Novel Oral Tx Dramatically Reduces Menopausal Flushing
Posted on March 14, 2018
Source: Medpage Today
A new class of drugs for menopausal hot flushes works within three days (75% reduction) and does not increase estrogen levels. Bringing hope to women - especially those who can’t take hormone therapy.
A neurokinin 3 receptor (NK3R) antagonist was effective at improving vasomotor symptoms without the need for estrogen exposure, both in the short and long-term, researchers reported.
The oral NK3R antagonist MLE4901 was able to reduce the frequency of hot flashes by 72% by day 3 of treatment versus baseline symptoms (95% CI -81.3% to -63.5%) and a 51% improvement in frequency with the oral treatment compared with those on placebo
This study included 37 women, ages 40-52, who reported seven or more hot flashes within 24 hours. Women received 4 weeks of the twice-daily 40 mg oral treatment, which works by blocking the hot flash receptor, followed by a 2-week washout period. Then the women switched to another 4-week intervention period, where they either received the treatment or placebo, whichever they did not receive during the first intervention period.
Frequency of hot flashes weren't the only improvement reported by women. Degree of severity for vasomotor symptoms also significantly improved with a 38% reduction from baseline by day 3, reaching a 44% reduction by day 28.
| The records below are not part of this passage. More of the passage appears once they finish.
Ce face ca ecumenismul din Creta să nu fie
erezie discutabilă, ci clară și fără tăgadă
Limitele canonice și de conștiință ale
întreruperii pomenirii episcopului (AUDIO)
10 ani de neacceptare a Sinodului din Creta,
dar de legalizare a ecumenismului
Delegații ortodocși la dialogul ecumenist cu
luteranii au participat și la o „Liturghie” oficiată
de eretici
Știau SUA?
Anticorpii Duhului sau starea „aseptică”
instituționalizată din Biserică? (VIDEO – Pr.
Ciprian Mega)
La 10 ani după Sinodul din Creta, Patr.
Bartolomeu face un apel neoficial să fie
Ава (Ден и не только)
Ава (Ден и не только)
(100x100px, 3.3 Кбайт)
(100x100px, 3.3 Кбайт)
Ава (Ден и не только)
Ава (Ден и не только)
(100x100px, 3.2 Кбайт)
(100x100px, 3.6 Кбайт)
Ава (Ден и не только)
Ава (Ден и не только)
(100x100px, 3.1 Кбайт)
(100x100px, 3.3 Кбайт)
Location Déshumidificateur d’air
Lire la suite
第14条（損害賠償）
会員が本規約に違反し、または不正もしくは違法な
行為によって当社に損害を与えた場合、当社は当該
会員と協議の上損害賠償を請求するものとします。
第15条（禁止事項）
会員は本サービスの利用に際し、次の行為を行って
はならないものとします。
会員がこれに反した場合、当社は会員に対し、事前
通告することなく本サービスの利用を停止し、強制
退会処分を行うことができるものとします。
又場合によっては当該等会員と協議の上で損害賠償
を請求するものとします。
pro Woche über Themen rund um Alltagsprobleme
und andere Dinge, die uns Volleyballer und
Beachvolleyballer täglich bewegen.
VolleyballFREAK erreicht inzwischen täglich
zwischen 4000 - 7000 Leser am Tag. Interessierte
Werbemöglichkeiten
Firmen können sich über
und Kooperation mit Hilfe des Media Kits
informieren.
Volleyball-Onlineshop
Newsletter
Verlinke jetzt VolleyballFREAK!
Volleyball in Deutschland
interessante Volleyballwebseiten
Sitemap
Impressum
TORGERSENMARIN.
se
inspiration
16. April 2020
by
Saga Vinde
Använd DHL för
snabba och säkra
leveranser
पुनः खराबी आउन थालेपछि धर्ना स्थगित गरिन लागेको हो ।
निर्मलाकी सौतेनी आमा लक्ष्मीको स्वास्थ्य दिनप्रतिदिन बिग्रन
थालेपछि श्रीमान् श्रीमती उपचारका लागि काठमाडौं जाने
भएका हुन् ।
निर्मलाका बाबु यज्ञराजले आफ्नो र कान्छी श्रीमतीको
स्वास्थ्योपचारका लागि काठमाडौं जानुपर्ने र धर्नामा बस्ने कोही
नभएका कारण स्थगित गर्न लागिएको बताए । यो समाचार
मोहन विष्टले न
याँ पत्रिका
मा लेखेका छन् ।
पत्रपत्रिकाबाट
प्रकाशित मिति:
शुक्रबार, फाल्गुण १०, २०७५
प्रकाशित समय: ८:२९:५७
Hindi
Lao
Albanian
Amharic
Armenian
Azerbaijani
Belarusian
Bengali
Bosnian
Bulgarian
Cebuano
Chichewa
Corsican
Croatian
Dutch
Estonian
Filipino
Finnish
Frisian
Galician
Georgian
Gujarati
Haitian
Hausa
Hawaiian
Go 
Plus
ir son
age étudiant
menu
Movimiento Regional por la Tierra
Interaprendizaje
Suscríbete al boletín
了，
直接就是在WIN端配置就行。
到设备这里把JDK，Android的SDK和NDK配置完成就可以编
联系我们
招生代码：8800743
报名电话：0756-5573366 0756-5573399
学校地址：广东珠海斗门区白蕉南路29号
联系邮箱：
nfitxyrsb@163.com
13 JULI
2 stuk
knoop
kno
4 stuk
Level of bother improved by 39% on day 3 and continued to improve, reaching a 50% improvement by day 28. Women on the treatment also saw a significant improvement in the level of interference due to hot flashes, with a 61% improvement by day 3 and a 70% improvement by day 28.
"If larger, longer trials continue to show these excellent results of rapid reduction of hot flashes (both day and night flashes) and improvement in severity and bother of hot flashes, this may become the first specific, targeted, non hormonal, oral treatment of hot flashes," JoAnn Pinkerton, MD, executive director of The North American Menopause Society, told MedPage Today.
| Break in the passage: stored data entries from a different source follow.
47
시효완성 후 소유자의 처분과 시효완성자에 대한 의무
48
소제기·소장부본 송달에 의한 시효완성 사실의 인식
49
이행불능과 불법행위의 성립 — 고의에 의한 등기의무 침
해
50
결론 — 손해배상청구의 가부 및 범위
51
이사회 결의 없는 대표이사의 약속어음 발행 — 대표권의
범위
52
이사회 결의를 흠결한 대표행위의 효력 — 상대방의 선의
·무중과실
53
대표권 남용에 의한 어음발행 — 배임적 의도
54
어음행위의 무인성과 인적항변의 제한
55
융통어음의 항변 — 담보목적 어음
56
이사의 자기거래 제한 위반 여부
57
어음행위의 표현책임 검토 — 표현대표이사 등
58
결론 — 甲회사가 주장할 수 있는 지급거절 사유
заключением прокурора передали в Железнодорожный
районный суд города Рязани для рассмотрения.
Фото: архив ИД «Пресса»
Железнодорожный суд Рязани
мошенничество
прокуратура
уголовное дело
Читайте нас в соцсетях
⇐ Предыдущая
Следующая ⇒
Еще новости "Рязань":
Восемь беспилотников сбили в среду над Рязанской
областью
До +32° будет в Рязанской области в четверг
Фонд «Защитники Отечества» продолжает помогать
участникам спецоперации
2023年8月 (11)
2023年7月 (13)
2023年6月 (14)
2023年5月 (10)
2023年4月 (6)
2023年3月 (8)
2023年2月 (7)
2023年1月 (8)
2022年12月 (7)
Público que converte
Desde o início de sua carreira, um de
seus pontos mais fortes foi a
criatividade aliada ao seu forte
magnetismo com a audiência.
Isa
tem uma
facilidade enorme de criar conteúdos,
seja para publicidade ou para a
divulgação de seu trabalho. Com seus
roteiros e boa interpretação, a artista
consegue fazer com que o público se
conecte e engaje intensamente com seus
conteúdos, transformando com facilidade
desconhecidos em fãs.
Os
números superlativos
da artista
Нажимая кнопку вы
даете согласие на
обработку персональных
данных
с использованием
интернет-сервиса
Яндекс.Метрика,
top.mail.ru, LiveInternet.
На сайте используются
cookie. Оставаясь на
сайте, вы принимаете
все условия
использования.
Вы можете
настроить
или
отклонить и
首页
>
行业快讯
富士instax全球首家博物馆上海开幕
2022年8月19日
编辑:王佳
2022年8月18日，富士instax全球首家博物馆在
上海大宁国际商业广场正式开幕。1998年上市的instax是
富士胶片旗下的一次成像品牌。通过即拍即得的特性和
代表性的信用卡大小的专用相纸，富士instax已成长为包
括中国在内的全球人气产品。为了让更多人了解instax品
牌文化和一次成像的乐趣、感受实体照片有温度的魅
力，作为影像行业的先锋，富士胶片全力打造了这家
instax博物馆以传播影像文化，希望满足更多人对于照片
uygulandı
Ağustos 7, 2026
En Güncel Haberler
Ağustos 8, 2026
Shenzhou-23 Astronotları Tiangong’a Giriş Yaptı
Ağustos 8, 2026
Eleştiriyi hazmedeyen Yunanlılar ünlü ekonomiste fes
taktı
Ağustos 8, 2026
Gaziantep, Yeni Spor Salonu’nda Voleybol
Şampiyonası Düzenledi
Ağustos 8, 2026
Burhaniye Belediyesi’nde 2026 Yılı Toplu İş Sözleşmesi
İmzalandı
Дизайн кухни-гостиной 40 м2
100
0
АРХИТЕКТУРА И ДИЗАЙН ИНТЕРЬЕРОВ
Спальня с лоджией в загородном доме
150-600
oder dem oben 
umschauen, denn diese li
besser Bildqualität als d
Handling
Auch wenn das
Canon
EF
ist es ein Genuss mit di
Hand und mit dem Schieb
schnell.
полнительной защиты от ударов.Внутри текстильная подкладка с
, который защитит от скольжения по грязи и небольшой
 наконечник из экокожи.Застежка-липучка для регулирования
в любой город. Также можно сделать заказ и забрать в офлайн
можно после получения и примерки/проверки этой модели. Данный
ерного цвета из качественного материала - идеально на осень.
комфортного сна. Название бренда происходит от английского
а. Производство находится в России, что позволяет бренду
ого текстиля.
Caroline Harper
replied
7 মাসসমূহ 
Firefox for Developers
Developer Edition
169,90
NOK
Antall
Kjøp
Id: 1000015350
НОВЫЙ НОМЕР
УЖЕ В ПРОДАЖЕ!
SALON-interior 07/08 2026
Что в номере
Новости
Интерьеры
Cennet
She added that confirmation in larger-scale trials could be "practice changing" for treatment of vasomotor symptoms, particular among postmenopausal women with a history of estrogen sensitive cancers, such as breast or uterine cancer, for whom hormone therapy would not be recommended.
"Relief of hot flashes is an important, unmet need for these women, as other nonhormonal therapies such as low dose antidepressants or gabapentin have not been as effective as hormone therapy at relieving severe hot flashes," she highlighted.